Exercise instructions: Where a line below includes the word "right", copy that line.

*** Supplied data ***

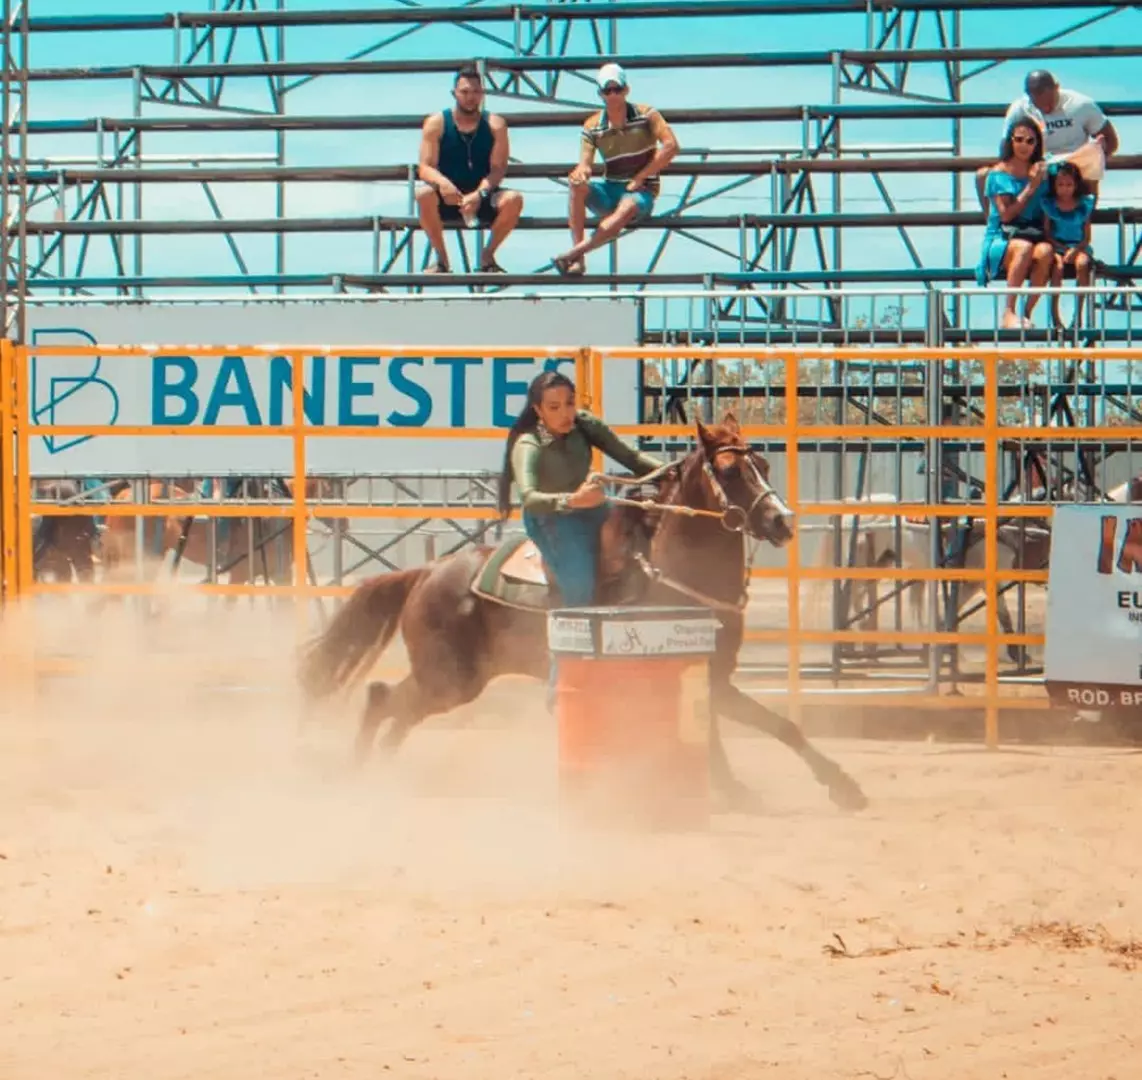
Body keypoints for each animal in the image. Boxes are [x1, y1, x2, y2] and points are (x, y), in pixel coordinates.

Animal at [299, 410, 867, 808]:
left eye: (763, 465)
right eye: (728, 470)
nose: (781, 521)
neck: (674, 570)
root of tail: (427, 572)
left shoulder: (714, 674)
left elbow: (779, 727)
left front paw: (842, 788)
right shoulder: (699, 675)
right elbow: (730, 733)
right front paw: (743, 789)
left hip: (451, 680)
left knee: (395, 709)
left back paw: (379, 773)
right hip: (450, 678)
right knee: (382, 700)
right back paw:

***

Output:
right eye: (728, 470)
right shoulder: (699, 675)
right elbow: (730, 733)
right front paw: (743, 789)
right hip: (450, 678)
right knee: (382, 700)
right back paw:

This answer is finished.